*Metin*

==================================================

Tarçın Kokulu Mardin

SERAP GÜNER Tarçın Kokulu Mardin

SERAP GÜNER
Tarçın Kokulu Mardin
 
Oldukça soğuk, iliklerime işleyen zemheri, ayaz mı ayaz, omuzlarda bir tabut, gece zifiri karanlık, belli ki fukaraydı ölen, bir imam, beş altı da adam mezar yolunda. Hayal mi görüyorum diye gözlerimi kapadım, açtım, yok, doğruydu, bir cenaze geçiyordu. ‘Şafi mezhebinde bekletmezler cenazeyi, iyi değildir' diyordu ev sahibi. ‘Korkma kızım, korkma ölen bizden biri.’
 
Gece zemheri, cenaze, daha da üşüyorum. Nereden çıktı bu tabut, ölünecek gün de değildi, gömülecek gün de. Mardin’in tepesindeyiz, kar doludizgin savruluyor. Sabah ezanından biraz sonraydı açtım yine gözümü, düş müydü?

==================================================

*Gösterilen veriler*
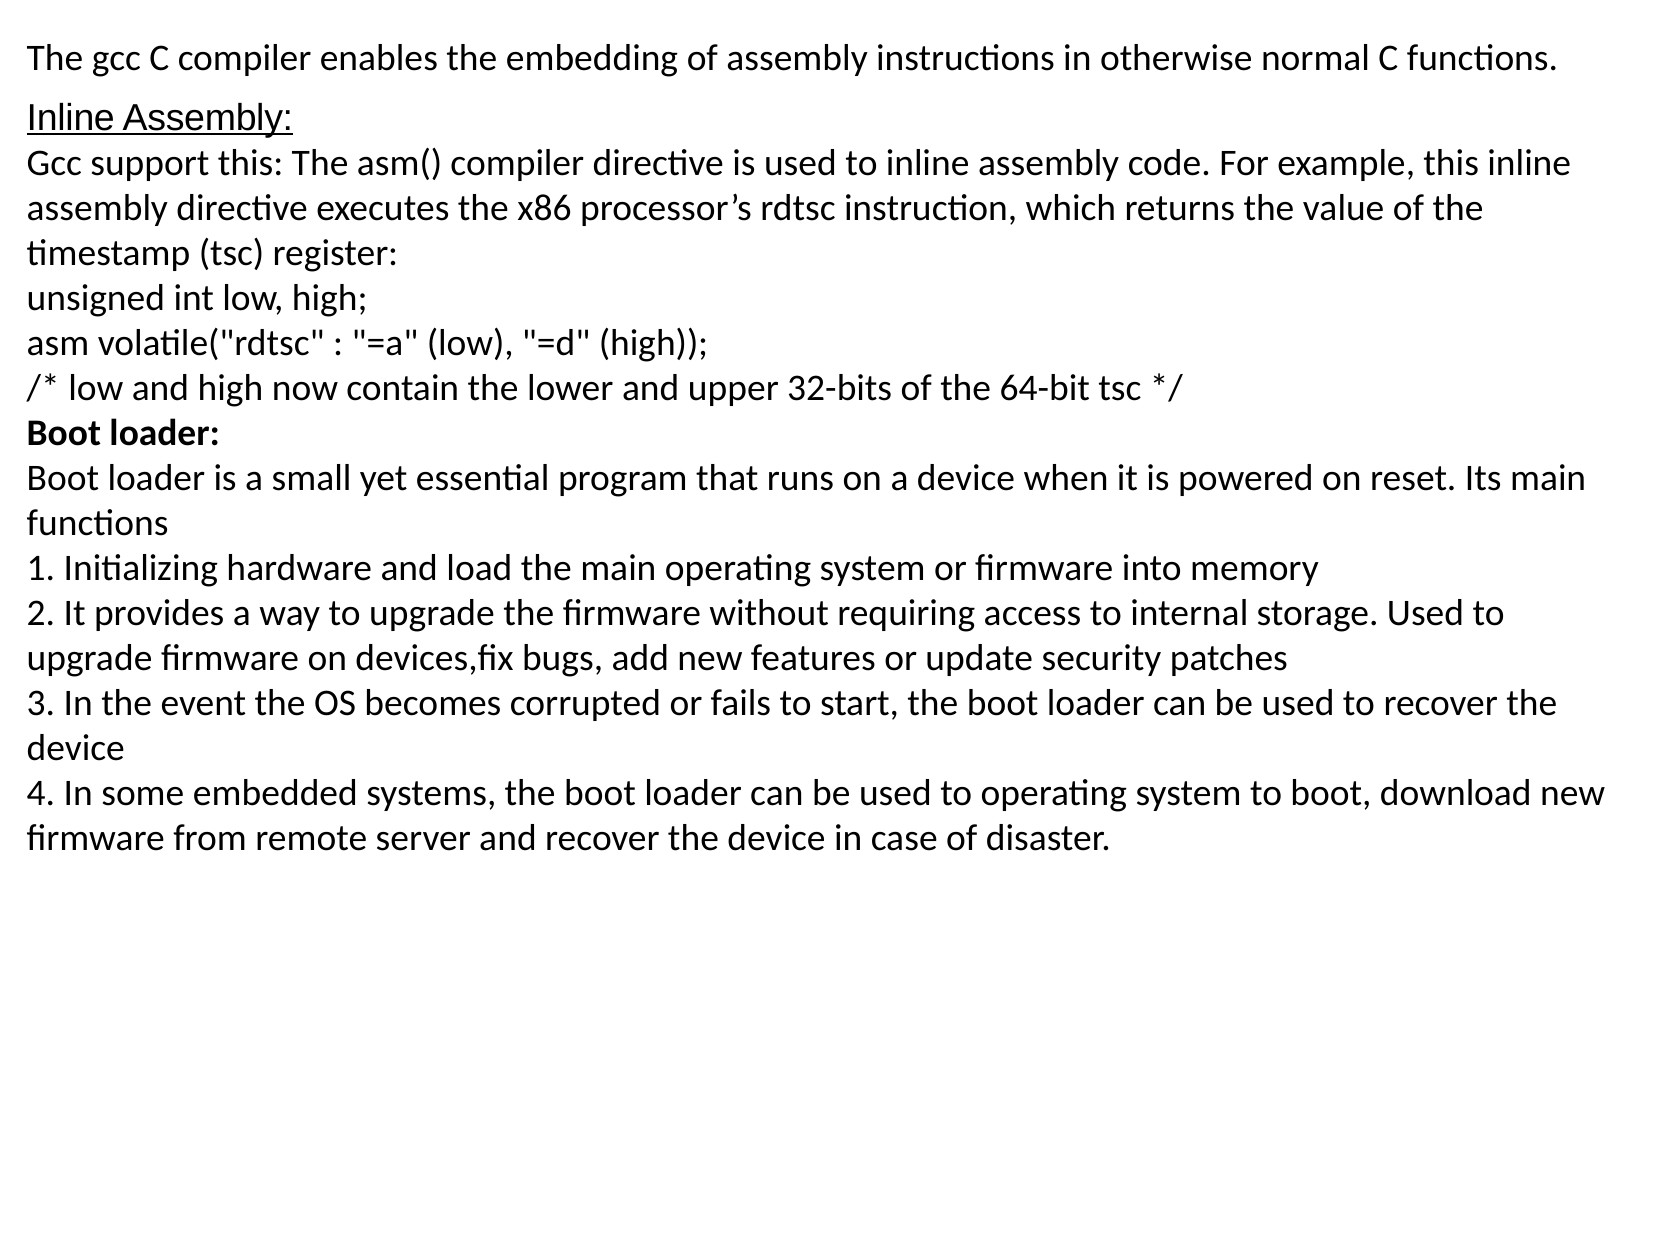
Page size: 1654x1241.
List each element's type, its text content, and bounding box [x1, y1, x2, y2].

text_box The gcc C compiler enables the embedding of assembly instructions in otherwise normal C functions. Inline Assembly: Gcc support this: The asm() compiler directive is used to inline assembly code. For example, this inline assembly directive executes the x86 processor’s rdtsc instruction, which returns the value of the timestamp (tsc) register: unsigned int low, high; asm volatile("rdtsc" : "=a" (low), "=d" (high)); /* low and high now contain the lower and upper 32-bits of the 64-bit tsc */ Boot loader: Boot loader is a small yet essential program that runs on a device when it is powered on reset. Its main functions 1. Initializing hardware and load the main operating system or firmware into memory 2. It provides a way to upgrade the firmware without requiring access to internal storage. Used to upgrade firmware on devices,fix bugs, add new features or update security patches 3. In the event the OS becomes corrupted or fails to start, the boot loader can be used to recover the device 4. In some embedded systems, the boot loader can be used to operating system to boot, download new firmware from remote server and recover the device in case of disaster. [11, 25, 1642, 866]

==================================================

*Görev 1*
Metne göre anlatıcı, cenazeyi gördüğünde gözlerini neden kapayıp açıyor? Bir iki cümleyle açıklayın.
*Görev 2*
Metinden "Oldukça soğuk, iliklerime" sözlerinden "gözümü, düş müydü?" sözlerine kadar olan kısmı aynen alıntılayın.
*Görev 3*
Aşağıdaki ifadeler metinle uyuşuyor mu? Her biri için evet ya da hayır deyin ve kararınızı belirleyen sözleri metinden aynen aktarın.
(a) Mezar yolunda bir imam ile beş altı adam vardır.
(b) Anlatılan olay sıcak bir yaz gecesinde geçer.
(c) Ev sahibi anlatıcıya korkmamasını söyler.
Veriler başka bir kaynaktan alınmıştır.

*Doğru cevap 1*
Anlatıcı, hayal görüp görmediğini anlamak için gözlerini kapayıp açıyor. Gözlerini açınca gördüğünün doğru olduğunu ve gerçekten bir cenazenin geçtiğini anlıyor.

*Doğru cevap 2*
Oldukça soğuk, iliklerime işleyen zemheri, ayaz mı ayaz, omuzlarda bir tabut, gece zifiri karanlık, belli ki fukaraydı ölen, bir imam, beş altı da adam mezar yolunda. Hayal mi görüyorum diye gözlerimi kapadım, açtım, yok, doğruydu, bir cenaze geçiyordu. ‘Şafi mezhebinde bekletmezler cenazeyi, iyi değildir' diyordu ev sahibi. ‘Korkma kızım, korkma ölen bizden biri.’
 
Gece zemheri, cenaze, daha da üşüyorum. Nereden çıktı bu tabut, ölünecek gün de değildi, gömülecek gün de. Mardin’in tepesindeyiz, kar doludizgin savruluyor. Sabah ezanından biraz sonraydı açtım yine gözümü, düş müydü?

*Doğru cevap 3*
(a) Evet: "bir imam, beş altı da adam mezar yolunda."
(b) Hayır: "Oldukça soğuk, iliklerime işleyen zemheri, ayaz mı ayaz"
(c) Evet: "Korkma kızım, korkma ölen bizden biri."